TORONTO — The months-long second guessing of Team USA’s lineup boiled to the surface again on Saturday, hours before the Americans even took the ice for their first World Cup of Hockey contest.
Byfuglien, a Roseau, Minn. native, will have to wait to appear in an international tournament game for Team USA for the first time in his career. Tortorella instead chose his own Columbus Blue Jackets player Jack Johnson, among others, over one of the NHL’s most rugged and dynamic blueliners.
Byfuglien led all American-born defencemen in scoring in the NHL last season in both goals (19) and points (53). Without him, Team USA’s opening lineup will feature only two of the Top 10 scoring American defenceman from last season: John Carlson is the other and Shayne Gostisbehere plays for Team North America.
“It’s just the way it worked out,” Tortorella explained. “Through the games, through the minutes that the guys played, we felt to start the tournament this would be our lineup. Certainly (not) ‘Buff’ and Kyle didn’t do the things we were looking for them to do, but as we went through our lineup and the situations that we may get involved with: power play, penalty killing and all that, we felt this was our lineup to start the tournament. (It) could change as we go through.”
Team USA was built to be one of the toughest teams to play against, with grit and tenacity circling throughout their lineup. It’s hard to figure how missing Byfuglien, a 6-foot-5, 260 lb behemoth will help in that regard.
But the writing appeared to be on the wall for Byfuglien, who spent time at forward for a stretch in Team USA training camp, a position he has not played since before Paul Maurice took over as Winnipeg Jets head coach in 2013.
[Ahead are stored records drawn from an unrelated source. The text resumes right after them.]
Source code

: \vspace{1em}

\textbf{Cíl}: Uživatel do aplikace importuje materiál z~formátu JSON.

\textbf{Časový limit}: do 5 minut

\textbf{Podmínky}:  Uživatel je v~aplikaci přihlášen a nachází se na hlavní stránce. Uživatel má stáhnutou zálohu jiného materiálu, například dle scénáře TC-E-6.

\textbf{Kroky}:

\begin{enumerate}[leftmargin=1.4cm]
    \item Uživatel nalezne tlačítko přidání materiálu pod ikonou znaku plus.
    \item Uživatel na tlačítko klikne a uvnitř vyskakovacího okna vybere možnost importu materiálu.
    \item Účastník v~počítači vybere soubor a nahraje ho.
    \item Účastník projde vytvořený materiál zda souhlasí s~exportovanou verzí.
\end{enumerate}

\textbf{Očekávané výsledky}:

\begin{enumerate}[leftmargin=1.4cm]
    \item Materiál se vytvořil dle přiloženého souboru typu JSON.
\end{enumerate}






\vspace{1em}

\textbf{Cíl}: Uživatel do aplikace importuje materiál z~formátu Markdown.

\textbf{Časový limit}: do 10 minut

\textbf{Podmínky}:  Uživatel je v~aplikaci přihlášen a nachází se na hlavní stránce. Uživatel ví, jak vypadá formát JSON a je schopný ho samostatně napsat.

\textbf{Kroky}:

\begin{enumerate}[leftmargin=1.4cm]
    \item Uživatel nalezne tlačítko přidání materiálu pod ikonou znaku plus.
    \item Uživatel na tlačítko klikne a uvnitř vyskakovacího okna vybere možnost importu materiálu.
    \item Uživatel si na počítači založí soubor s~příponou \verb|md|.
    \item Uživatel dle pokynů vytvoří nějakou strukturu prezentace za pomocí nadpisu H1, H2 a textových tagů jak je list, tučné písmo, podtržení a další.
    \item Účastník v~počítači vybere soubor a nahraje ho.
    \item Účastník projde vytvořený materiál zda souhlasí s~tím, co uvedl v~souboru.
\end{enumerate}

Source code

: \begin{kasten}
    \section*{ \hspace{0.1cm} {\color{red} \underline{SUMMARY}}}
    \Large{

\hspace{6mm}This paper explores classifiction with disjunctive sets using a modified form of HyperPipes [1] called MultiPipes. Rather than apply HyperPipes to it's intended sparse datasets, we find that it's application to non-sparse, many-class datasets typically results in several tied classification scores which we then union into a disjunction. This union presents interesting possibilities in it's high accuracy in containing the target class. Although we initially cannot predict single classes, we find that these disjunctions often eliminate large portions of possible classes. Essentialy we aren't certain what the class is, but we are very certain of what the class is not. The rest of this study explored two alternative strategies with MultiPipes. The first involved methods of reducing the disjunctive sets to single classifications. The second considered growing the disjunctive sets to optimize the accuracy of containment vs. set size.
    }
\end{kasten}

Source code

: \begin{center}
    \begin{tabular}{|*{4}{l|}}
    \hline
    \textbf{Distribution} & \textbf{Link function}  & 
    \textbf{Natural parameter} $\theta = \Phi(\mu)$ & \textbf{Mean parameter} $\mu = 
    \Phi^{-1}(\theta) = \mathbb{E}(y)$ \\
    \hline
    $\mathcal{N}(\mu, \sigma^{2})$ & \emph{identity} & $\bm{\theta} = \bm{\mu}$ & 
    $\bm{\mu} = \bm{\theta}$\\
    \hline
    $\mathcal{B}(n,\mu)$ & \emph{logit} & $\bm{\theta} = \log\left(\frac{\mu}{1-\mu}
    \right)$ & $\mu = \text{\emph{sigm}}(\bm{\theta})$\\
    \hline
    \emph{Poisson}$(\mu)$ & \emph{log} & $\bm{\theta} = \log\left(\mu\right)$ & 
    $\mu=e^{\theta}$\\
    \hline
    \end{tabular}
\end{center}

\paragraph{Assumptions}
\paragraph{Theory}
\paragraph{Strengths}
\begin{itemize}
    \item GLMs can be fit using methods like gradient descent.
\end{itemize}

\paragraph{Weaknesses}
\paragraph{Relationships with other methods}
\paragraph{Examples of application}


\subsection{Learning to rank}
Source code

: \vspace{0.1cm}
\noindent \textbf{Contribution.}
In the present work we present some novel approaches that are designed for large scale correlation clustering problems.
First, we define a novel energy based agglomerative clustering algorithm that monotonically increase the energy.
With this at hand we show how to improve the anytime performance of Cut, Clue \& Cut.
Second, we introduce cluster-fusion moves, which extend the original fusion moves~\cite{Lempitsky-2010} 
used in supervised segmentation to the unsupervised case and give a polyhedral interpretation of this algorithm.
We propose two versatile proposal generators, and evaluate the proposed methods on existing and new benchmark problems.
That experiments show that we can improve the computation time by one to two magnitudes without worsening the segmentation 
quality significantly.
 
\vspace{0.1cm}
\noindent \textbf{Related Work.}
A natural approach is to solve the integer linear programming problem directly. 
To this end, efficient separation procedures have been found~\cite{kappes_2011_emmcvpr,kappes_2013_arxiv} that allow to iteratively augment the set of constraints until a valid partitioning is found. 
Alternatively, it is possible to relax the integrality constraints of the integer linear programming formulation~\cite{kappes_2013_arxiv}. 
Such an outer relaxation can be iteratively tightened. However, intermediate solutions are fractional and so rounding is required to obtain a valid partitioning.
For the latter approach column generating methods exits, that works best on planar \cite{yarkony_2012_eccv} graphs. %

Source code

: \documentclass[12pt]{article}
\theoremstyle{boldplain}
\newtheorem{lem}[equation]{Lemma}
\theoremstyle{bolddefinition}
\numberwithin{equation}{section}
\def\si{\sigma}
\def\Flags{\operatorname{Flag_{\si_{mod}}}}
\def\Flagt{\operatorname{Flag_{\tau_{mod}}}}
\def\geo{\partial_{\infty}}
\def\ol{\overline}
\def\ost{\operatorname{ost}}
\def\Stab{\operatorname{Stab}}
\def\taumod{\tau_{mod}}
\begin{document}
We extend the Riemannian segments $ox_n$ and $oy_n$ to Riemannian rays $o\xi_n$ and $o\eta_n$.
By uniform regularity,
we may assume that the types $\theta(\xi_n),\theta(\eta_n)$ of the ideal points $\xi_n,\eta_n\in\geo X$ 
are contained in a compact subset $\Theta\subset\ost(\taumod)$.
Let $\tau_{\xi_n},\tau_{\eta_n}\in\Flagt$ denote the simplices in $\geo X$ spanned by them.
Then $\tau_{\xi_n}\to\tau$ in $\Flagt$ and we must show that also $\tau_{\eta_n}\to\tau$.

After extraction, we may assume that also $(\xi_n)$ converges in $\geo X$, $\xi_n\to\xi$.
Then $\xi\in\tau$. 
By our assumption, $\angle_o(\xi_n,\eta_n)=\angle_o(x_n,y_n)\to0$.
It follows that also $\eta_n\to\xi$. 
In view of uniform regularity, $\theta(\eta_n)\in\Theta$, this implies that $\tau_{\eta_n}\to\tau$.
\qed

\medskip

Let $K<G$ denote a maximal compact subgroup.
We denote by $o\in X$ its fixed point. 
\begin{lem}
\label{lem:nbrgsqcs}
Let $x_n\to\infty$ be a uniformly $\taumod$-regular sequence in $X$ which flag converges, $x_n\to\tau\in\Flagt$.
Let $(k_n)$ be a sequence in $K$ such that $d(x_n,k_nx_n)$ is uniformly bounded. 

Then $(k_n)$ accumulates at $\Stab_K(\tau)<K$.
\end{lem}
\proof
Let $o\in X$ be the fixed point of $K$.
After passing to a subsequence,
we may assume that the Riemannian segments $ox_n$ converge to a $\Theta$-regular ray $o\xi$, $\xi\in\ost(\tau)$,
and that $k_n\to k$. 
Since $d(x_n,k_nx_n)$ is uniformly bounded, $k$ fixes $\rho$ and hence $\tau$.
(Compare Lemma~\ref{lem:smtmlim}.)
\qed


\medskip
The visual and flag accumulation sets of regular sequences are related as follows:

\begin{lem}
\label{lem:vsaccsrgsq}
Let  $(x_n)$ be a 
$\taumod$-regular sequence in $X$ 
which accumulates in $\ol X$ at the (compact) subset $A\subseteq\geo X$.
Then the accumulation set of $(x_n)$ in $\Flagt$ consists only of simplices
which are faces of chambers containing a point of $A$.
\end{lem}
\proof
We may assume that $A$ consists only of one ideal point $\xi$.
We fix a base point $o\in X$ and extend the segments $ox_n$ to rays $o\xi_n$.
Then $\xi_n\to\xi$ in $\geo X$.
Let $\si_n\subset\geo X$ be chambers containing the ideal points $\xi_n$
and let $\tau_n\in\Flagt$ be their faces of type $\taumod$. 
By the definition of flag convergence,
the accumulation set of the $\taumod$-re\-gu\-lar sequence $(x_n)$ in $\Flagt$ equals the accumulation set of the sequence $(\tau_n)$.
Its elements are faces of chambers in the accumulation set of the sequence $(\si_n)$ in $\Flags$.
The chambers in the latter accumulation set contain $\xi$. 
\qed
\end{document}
Byfuglien played just 10:32 in Team USA’s final exhibition game on Tuesday night, the least ice time of any player on the team. He saw only three shifts in the third period of that game against Team Finland.
“Some guys early on, I looked and said, 'They're just not ready to give here,’” Tortorella said Friday. “I won't give away names, but I was really worried about a couple of guys, and then they came right to the forefront. They're going to be in the lineup. Some other guys have played themselves out of it. Nothing is fair with five days of practice in determining a lineup, but that's the world that we live in this tournament, and that's the way we've gone about it.”